One well-used comics tradition that Marvel has already employed in their films is the reboot, a move that entails resetting or, more commonly, reintroducing characters. Marvel’s Ultimate line of comics is a full reset, an alternate history with unique origins and webs of connection for characters. More common, is taking a character and resituating them within the storyworld so as to offer a new starting point, but not with an entirely new history, although a reboot may often entail adding new details to existing histories.

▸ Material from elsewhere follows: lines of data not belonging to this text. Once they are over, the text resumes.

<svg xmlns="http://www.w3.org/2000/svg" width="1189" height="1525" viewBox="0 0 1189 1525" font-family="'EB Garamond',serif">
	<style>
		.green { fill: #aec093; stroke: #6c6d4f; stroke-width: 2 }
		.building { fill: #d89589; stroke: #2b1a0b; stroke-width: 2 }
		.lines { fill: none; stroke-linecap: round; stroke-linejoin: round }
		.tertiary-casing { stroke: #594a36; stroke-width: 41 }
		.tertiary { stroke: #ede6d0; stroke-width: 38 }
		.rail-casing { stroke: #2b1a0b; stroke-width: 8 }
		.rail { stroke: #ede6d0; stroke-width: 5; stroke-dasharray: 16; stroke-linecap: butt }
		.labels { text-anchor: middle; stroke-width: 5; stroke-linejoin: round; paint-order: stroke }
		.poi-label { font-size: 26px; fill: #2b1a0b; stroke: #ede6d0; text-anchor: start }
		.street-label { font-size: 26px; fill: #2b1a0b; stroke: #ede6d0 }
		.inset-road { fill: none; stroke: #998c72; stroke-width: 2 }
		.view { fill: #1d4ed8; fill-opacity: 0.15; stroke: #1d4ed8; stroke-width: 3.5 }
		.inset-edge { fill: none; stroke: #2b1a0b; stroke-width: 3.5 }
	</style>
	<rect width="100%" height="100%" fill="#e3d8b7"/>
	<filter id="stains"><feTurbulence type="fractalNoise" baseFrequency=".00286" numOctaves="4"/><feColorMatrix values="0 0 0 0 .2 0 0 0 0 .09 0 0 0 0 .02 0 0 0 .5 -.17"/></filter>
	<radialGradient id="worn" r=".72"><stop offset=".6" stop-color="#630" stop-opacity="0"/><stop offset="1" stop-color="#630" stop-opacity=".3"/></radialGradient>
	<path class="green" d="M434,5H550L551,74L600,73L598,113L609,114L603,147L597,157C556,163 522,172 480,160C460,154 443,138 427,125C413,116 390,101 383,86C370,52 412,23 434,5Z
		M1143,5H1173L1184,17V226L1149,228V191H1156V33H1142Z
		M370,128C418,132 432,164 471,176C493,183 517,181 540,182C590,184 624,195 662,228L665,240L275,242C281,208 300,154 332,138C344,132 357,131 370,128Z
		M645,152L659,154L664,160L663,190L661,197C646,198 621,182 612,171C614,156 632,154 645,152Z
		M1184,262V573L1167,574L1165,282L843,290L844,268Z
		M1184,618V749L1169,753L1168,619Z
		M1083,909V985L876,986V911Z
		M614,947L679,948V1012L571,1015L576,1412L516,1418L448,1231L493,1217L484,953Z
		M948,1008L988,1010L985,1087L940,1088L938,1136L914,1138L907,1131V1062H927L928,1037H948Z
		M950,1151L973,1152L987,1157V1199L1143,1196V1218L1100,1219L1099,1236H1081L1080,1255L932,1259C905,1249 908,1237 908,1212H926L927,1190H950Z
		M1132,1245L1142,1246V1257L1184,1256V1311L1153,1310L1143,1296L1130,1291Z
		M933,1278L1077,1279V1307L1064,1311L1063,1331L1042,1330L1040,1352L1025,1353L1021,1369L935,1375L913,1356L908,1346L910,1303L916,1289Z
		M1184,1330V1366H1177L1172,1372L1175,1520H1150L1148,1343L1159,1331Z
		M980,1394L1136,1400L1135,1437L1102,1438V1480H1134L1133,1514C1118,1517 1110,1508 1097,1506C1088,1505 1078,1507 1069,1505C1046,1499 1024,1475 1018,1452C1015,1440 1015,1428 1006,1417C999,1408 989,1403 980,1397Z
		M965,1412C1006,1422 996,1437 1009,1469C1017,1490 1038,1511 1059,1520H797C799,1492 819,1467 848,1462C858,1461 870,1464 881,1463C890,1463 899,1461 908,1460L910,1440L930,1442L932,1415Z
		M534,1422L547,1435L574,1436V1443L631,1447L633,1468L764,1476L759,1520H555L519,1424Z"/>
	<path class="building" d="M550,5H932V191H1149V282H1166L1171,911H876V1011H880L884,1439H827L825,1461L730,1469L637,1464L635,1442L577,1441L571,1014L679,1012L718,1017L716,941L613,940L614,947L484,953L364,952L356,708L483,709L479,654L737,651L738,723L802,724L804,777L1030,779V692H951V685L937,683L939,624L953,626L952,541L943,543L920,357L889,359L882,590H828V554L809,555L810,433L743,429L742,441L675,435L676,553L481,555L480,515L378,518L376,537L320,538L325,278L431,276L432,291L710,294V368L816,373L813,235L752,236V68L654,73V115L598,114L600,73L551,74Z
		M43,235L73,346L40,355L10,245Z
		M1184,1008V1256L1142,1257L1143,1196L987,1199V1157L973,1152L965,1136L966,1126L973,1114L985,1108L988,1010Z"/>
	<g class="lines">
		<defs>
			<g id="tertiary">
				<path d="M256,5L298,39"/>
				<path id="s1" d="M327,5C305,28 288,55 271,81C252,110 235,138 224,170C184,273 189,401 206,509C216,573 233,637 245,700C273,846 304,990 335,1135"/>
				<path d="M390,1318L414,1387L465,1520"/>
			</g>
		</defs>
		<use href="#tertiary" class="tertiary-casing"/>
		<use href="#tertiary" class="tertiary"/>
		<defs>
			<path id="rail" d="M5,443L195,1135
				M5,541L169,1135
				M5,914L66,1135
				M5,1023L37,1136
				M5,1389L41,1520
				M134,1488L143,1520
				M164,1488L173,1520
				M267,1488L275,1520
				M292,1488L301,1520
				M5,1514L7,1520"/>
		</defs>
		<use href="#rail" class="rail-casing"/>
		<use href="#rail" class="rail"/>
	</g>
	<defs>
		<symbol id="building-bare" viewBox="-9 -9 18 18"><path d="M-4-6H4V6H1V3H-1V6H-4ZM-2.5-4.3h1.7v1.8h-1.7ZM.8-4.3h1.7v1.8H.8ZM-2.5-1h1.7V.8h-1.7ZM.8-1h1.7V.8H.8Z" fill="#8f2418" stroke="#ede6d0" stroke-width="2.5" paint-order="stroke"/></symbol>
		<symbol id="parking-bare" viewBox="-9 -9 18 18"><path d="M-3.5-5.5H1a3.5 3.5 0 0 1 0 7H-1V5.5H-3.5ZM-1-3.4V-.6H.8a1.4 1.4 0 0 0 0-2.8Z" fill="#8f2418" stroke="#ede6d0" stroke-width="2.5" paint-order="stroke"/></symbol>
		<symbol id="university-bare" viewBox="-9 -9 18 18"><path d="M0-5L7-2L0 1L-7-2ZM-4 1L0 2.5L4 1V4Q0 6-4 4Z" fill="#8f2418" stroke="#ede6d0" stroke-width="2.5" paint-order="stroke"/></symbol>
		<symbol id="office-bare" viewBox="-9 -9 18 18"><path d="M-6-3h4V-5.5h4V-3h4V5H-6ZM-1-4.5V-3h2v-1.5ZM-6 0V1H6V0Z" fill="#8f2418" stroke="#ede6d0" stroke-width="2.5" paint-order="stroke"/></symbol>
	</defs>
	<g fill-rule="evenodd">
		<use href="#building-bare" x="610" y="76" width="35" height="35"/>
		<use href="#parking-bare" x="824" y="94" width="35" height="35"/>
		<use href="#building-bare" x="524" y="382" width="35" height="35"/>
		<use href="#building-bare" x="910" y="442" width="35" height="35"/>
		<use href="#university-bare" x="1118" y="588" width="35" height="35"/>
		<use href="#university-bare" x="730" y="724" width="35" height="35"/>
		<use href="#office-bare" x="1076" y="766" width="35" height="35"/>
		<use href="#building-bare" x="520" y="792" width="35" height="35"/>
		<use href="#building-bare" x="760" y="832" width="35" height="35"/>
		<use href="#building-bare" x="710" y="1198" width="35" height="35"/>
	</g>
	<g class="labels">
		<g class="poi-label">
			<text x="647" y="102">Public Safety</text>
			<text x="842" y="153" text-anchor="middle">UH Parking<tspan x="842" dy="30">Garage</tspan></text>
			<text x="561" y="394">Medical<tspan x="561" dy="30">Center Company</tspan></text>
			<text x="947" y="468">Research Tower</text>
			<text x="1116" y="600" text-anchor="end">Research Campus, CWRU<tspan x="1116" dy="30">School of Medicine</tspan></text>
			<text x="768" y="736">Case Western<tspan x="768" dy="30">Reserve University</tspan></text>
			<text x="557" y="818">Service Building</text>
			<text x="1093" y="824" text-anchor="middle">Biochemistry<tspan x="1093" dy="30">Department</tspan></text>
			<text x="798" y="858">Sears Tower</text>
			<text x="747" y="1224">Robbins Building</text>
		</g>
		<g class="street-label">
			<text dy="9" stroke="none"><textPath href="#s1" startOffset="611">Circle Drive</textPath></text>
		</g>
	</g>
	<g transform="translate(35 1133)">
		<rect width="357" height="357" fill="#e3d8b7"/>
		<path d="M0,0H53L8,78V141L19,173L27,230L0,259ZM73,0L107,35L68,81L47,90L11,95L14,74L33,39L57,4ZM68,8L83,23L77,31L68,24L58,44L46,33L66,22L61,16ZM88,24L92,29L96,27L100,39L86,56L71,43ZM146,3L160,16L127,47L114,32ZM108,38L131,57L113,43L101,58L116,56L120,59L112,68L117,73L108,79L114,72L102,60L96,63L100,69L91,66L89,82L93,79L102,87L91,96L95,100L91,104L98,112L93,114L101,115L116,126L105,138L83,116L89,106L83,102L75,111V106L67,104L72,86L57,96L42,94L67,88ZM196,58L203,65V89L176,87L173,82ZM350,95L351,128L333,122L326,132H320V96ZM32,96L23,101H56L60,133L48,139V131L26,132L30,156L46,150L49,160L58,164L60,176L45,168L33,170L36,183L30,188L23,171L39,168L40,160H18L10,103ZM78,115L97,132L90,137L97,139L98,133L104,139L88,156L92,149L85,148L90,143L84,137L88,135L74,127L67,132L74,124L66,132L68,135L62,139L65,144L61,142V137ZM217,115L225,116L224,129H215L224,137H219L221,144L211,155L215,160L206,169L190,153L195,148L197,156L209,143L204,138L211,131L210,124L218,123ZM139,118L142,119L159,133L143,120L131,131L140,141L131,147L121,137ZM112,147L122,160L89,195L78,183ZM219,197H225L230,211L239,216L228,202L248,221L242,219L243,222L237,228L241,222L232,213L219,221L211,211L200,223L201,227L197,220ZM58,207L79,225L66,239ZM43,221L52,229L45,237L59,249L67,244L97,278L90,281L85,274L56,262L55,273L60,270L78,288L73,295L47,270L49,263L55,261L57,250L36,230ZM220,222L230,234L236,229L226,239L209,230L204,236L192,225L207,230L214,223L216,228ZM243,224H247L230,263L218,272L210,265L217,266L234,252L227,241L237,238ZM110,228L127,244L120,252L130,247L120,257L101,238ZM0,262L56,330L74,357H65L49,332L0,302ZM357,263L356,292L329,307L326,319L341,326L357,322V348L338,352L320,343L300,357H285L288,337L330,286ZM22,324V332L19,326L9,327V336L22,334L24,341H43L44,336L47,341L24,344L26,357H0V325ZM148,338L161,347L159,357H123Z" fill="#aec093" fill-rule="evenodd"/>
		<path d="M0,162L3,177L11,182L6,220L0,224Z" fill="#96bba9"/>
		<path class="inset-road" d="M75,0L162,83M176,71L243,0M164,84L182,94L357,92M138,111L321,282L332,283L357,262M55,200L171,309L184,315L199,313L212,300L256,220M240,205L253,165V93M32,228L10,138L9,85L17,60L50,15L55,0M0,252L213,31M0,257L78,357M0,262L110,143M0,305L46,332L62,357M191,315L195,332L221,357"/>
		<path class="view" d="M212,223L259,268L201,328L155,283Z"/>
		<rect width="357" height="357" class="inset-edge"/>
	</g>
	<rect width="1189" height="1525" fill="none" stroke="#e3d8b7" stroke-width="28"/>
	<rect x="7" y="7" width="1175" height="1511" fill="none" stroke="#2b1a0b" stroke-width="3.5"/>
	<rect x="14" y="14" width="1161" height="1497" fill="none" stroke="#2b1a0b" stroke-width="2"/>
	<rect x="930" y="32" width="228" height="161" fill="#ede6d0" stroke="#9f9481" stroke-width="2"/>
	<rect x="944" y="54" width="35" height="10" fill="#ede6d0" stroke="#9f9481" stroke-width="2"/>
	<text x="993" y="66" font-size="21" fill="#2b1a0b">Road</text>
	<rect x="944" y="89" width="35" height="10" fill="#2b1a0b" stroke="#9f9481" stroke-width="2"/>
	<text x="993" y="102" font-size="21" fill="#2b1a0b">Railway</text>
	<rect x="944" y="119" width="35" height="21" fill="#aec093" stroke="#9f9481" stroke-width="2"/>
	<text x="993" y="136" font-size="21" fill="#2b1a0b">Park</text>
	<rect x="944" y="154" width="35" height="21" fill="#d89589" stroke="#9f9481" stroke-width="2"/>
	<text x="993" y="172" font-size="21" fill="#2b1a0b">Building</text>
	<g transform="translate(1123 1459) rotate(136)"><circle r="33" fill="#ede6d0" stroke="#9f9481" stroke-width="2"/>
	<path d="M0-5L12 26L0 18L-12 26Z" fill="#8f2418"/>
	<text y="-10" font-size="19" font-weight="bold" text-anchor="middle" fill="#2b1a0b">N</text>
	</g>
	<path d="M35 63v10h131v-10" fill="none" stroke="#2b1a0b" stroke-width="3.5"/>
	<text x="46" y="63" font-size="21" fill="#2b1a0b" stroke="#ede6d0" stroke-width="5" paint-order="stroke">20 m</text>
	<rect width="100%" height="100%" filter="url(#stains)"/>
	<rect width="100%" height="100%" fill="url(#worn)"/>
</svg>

This strategy has been employed with the movie versions of the X-Men, The Hulk, and Spider-Man, and offers a way to address the problem of aging or unavailable actors. However, as a way of structuring or restructuring he Marvel storyworld it suggests a very different approach from the comics, less linear, and more character than plot driven. It’s a strategy that cannot be sustained by the kinds of forward moving, cross-title stinging and teasing that Marvel producers have been using to direct audiences to their films. It’s suggestive of a traditional movie franchise or limited series wherein films are primarily independent, and self-referential, rather than located within an ever-expanding field of titles.


Whether, and to what extent, the complexity of the Marvel Universe is responsible for declining comics readership is subject to debate. And yet there clearly are points where the commercial value of telling ongoing, interrelated stories is undermined when it comes to inviting new readers, something that the publishers at DC Comics appear to have concluded in announcing the restructuring and relaunch of their entire catalog. Right now, in the build-up to The Avengers, Marvel’s film universe is still manageable in scope, and appears to be drawing in and holding onto audiences. How intricate and ongoing that universe can, will, and should become are the most interesting questions raised by the films being made by Marvel Studios.

Shaun Huston is an associate professor in Geography and Film Studies at Western Oregon University, where he primarily teaches courses in political and cultural geography. He also makes films, including Comic Book City, Portland, Oregon, USA (2012), a documentary on the community of comics creators in Portland, Oregon (view details on IMDB).